Copy out every line of the material below word for word, keeping the pictures out of your copy.

(Source data Opens)

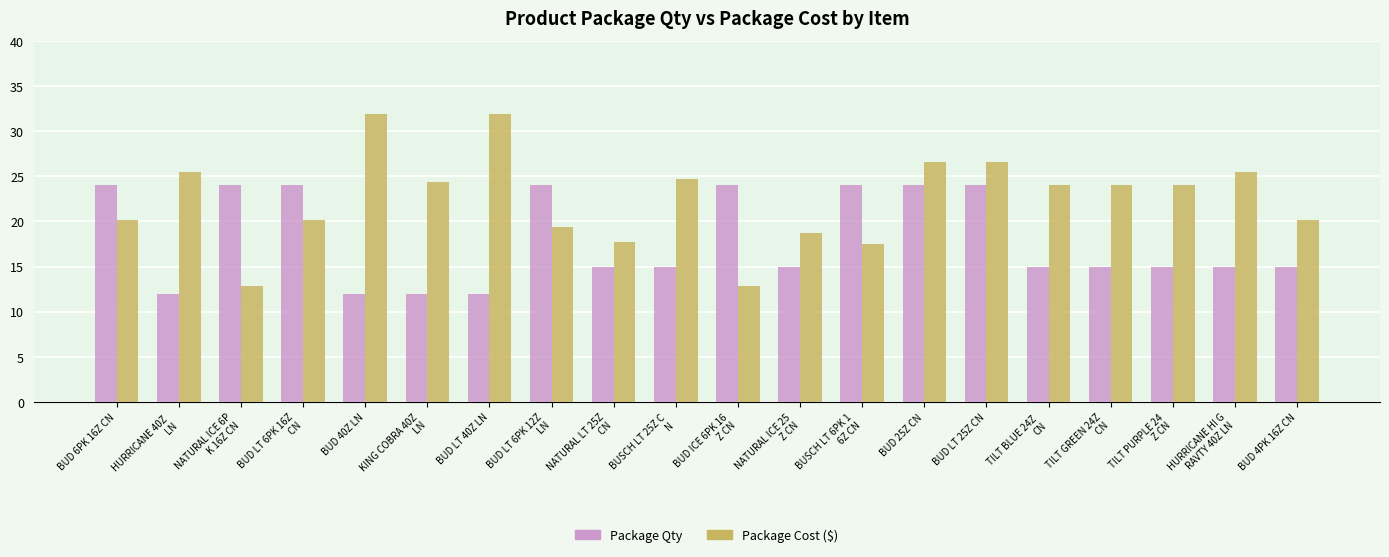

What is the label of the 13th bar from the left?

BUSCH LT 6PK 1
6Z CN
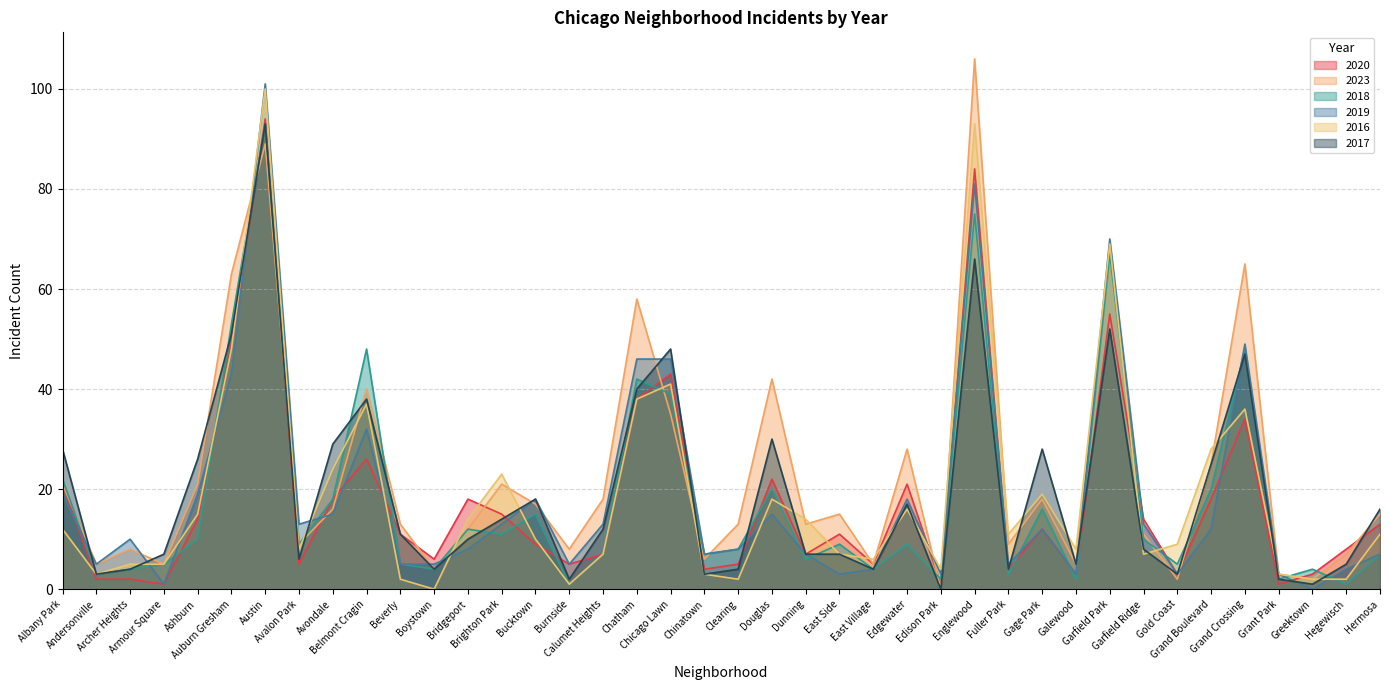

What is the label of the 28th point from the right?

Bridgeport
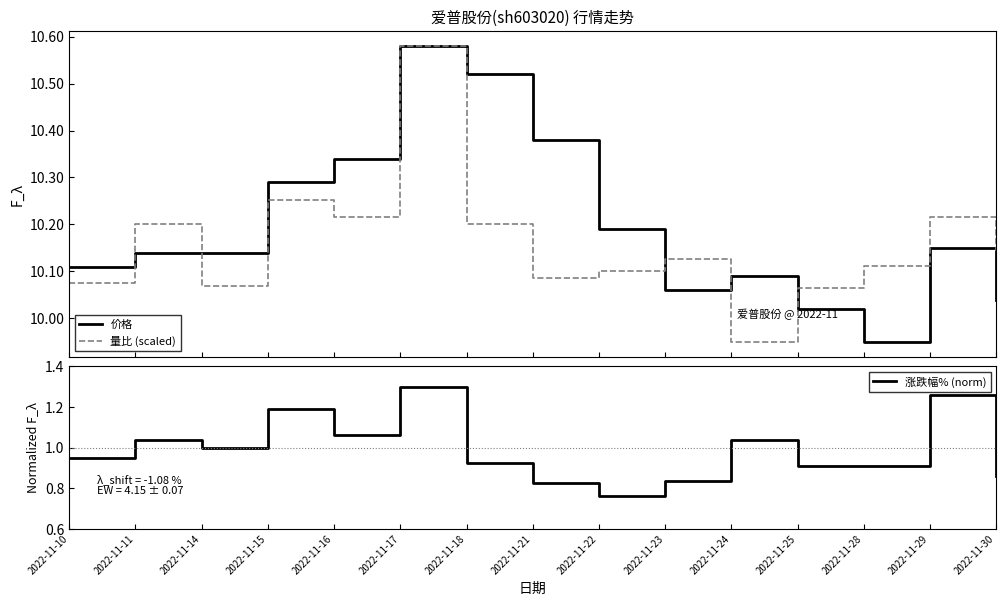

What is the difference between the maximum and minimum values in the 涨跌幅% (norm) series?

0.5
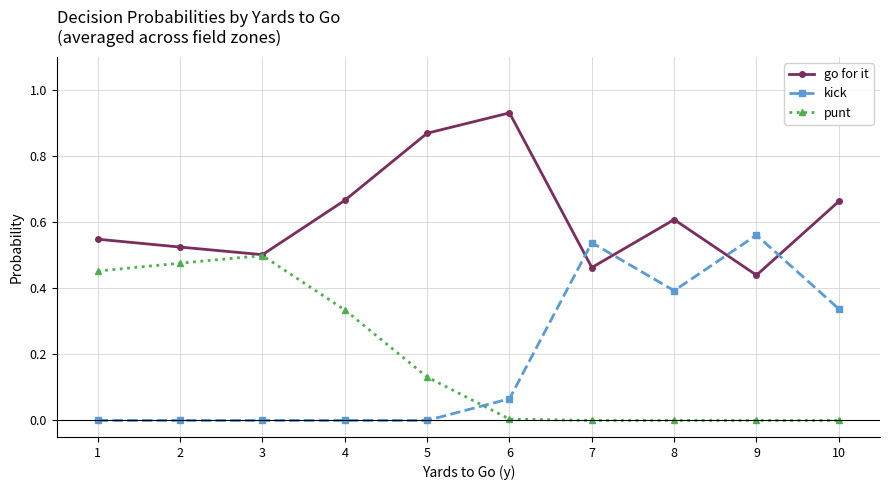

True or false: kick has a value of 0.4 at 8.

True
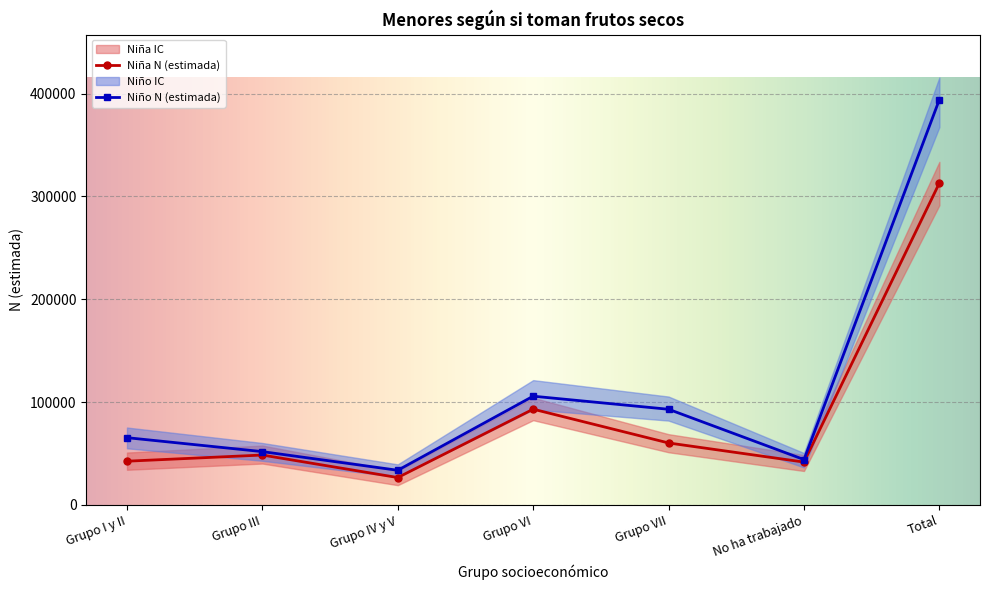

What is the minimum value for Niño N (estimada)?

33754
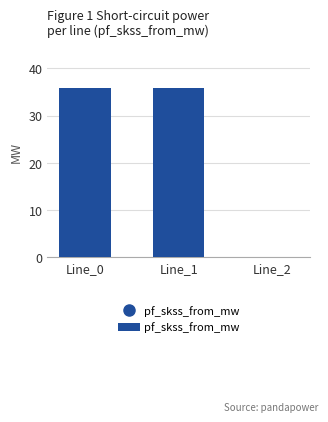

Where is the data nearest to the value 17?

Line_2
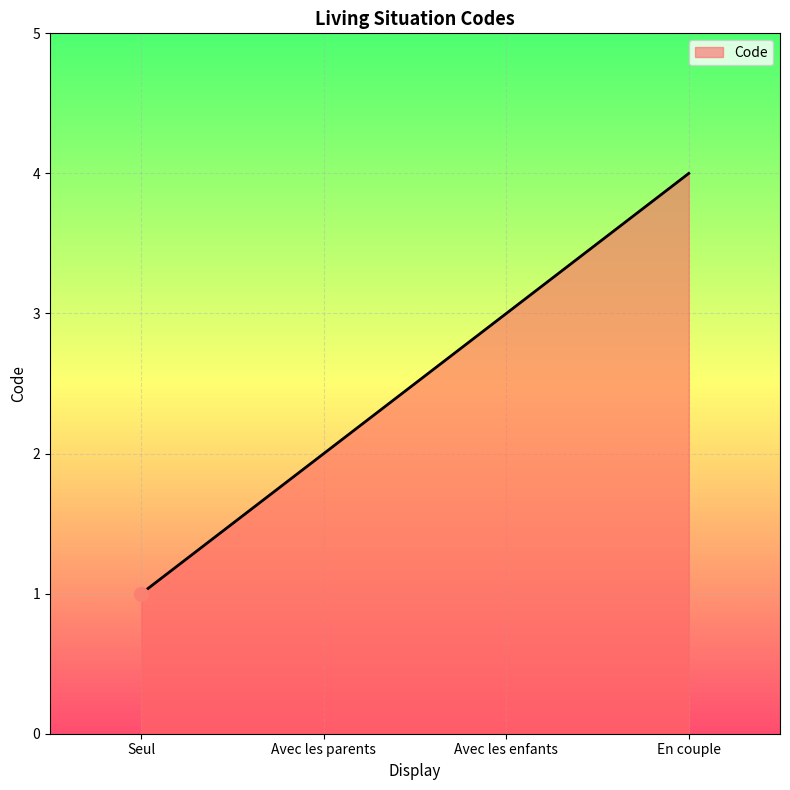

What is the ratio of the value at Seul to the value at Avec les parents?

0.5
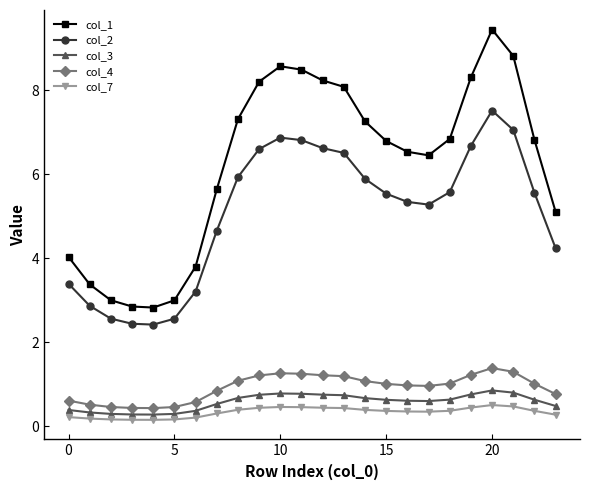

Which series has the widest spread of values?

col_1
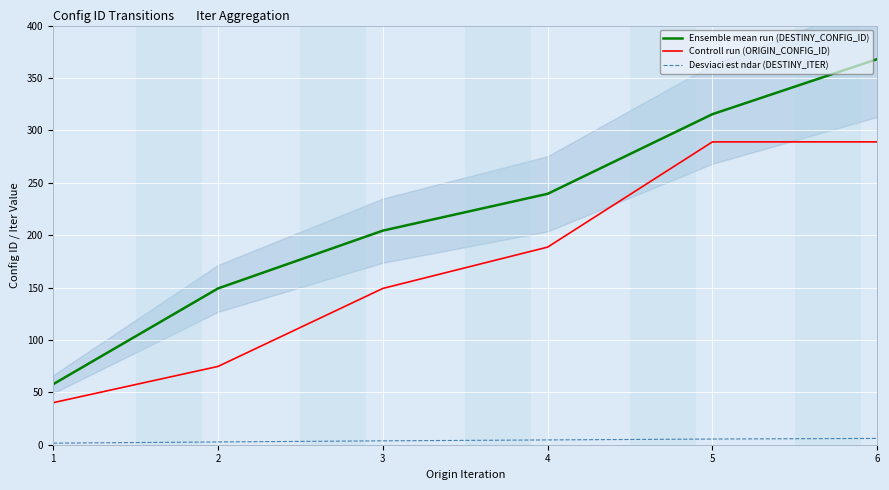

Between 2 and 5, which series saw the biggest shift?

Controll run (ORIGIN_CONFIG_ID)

(Source data Closes)

**Answer:**
What is the label of the 13th bar from the left?

BUSCH LT 6PK 1
6Z CN

What is the label of the 28th point from the right?

Bridgeport

What is the difference between the maximum and minimum values in the 涨跌幅% (norm) series?

0.5

True or false: kick has a value of 0.4 at 8.

True

What is the minimum value for Niño N (estimada)?

33754

Where is the data nearest to the value 17?

Line_2

What is the ratio of the value at Seul to the value at Avec les parents?

0.5

Which series has the widest spread of values?

col_1

Between 2 and 5, which series saw the biggest shift?

Controll run (ORIGIN_CONFIG_ID)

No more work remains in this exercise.